Exercises ->
a. In the NumSharp thread, rewrite the passage starting with "I really think" and going on through "need to investigate.", substituting "singular value decomposition" for "SVD".
b. Translate this sentence from the NumSharp thread into German: "That's why we need to benchmark."
c. In the NumSharp thread, list every operation named in the sentence that begins "I really think about performance critical operations".

Excerpted passage ->
* * * *
Closed Oceania2018 closed 5 years ago
If you upload the benchmark tests and we look little bit we can choose.
I am not against or for it. Since it is a critical decision we need to check performance and use ability very strictly.
But yeah why not. If u think it's feasible and good for users I am in.
The last big change of NDArray (store all data in one array) was brilliant so we can do a change with generic too.
Uploaded the code, you can run dotnet NumSharp.Benchmark.dll nparange
.
I'll do more test later.
@Oceania2018 , my fear on using object is that it introduces boxing which is notoriously slow. however, I think that if we benchmark everything we can make a decision based on benchmarks.
True. That's why we need to benchmark.
If we can't find a performance good cast we must keep like now.
I really think about performance critical operations like matrix Multiplication, inverse, SVD
We can't do this with boxing. :) just stuff we need to investigate.
Otherwise dtype need to spit out the generic type like double as return value.
I mean sth like.
Type dtype { get { return typeof(T) ; } }
ya, I like passing in a data type and then switch/case on that type.
Yes but usually operations like matrix dot and inv and so on has 2 or 3 data arrays which need be cast.
I am 100 % sure switch case works but.... The as keyword I am not sure if it can cast object array to double array.
At the moment. Inv, dot, operators etc works with 1 switch and 1 or 2 as keywords.
The result array is switch candidate and the 1 or 2 operands arr1 and arr2 are cast with as. But not sure if keyword works with object array or just generic types.
* * * *
Stored dataset items:
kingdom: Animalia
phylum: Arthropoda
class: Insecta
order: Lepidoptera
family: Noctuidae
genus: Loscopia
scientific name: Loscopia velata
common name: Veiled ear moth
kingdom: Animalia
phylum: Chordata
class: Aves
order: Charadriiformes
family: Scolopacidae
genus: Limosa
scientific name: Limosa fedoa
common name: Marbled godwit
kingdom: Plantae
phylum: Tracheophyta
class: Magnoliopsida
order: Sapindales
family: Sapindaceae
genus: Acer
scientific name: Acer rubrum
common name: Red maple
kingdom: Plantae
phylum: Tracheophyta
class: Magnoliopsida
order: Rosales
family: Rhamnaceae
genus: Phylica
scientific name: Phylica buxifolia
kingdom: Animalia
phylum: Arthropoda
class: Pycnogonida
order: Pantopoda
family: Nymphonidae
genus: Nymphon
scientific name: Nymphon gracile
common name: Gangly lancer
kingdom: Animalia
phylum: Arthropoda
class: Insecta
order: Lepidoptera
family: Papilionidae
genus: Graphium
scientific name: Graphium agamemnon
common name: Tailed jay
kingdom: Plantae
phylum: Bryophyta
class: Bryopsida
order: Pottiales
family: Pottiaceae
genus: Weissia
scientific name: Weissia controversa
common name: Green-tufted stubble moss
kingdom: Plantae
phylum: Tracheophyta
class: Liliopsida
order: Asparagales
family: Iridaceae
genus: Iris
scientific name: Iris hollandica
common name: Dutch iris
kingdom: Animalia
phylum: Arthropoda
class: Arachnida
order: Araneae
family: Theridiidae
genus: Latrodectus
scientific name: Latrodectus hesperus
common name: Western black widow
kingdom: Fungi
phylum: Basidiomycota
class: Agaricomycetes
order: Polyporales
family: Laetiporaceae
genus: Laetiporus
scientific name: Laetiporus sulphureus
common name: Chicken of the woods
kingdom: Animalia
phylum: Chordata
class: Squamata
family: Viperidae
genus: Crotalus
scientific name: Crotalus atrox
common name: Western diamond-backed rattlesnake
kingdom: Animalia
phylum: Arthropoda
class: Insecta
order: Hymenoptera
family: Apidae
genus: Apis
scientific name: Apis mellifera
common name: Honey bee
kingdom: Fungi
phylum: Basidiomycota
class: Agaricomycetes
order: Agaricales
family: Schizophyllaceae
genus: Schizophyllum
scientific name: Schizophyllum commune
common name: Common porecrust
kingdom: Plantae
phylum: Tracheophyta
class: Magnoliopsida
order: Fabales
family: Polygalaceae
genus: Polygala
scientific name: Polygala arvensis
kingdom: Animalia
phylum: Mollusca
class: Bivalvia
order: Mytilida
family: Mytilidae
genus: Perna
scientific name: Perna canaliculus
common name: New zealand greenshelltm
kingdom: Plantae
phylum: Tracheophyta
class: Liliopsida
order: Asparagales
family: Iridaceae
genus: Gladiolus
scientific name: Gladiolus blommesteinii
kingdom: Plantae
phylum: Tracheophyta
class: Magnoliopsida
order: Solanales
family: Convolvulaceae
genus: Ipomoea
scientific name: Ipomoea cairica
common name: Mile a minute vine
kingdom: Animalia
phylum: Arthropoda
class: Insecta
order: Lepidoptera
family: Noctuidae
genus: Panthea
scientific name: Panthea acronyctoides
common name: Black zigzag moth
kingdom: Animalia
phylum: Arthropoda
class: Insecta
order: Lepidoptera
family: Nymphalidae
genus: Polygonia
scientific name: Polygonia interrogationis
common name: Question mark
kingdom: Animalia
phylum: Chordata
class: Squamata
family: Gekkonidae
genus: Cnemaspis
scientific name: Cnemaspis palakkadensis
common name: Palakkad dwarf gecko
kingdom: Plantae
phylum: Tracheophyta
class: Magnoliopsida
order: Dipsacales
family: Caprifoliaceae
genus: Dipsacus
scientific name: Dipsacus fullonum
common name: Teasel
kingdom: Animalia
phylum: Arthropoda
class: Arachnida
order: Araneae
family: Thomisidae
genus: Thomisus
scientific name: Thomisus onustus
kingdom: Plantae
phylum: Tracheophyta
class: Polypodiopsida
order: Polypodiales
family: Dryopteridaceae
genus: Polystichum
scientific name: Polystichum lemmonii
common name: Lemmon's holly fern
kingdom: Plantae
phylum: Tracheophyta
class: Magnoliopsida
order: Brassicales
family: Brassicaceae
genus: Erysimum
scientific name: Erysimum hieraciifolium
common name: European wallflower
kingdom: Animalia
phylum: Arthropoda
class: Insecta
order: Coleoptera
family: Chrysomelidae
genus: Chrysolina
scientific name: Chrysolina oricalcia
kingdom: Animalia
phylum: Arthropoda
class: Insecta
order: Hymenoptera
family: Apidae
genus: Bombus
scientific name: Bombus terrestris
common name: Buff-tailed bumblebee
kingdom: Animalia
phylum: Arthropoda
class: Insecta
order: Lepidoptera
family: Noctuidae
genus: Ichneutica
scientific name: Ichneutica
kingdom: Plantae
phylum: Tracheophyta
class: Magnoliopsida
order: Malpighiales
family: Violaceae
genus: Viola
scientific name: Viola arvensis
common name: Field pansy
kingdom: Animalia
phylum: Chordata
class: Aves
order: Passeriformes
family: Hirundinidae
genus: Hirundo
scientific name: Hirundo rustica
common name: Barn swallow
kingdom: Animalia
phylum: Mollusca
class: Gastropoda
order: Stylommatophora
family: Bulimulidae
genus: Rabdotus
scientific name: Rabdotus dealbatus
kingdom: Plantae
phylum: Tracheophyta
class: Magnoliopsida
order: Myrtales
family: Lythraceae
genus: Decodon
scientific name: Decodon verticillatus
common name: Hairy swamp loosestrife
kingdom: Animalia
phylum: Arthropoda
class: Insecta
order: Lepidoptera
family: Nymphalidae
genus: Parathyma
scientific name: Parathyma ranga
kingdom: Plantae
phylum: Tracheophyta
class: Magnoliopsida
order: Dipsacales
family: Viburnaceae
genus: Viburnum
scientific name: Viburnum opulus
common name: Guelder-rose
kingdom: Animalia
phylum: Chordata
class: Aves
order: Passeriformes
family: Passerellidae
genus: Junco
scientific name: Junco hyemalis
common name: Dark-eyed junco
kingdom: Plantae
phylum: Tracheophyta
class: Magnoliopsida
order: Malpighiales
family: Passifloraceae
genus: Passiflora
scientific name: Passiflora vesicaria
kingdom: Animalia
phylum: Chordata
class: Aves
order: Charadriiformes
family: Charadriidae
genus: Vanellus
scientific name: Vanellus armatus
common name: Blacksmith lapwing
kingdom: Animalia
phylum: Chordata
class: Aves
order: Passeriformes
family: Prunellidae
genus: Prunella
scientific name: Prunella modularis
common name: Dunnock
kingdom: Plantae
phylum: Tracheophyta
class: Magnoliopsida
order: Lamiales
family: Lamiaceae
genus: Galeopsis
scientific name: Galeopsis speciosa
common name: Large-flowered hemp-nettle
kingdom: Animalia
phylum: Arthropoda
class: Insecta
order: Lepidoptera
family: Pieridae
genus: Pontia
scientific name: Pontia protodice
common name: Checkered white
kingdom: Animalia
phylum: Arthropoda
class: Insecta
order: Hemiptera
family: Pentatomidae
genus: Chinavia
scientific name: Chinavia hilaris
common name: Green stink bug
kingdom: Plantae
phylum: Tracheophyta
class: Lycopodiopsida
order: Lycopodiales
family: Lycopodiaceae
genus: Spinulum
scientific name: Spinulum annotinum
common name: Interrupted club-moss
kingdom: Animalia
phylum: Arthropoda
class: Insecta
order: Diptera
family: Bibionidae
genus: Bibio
* * * *
Answers to the exercises ->
a.
I really think about performance critical operations like matrix Multiplication, inverse, singular value decomposition
We can't do this with boxing. :) just stuff we need to investigate.

b. Deshalb müssen wir Benchmarks durchführen.

c.
- matrix Multiplication
- inverse
- SVD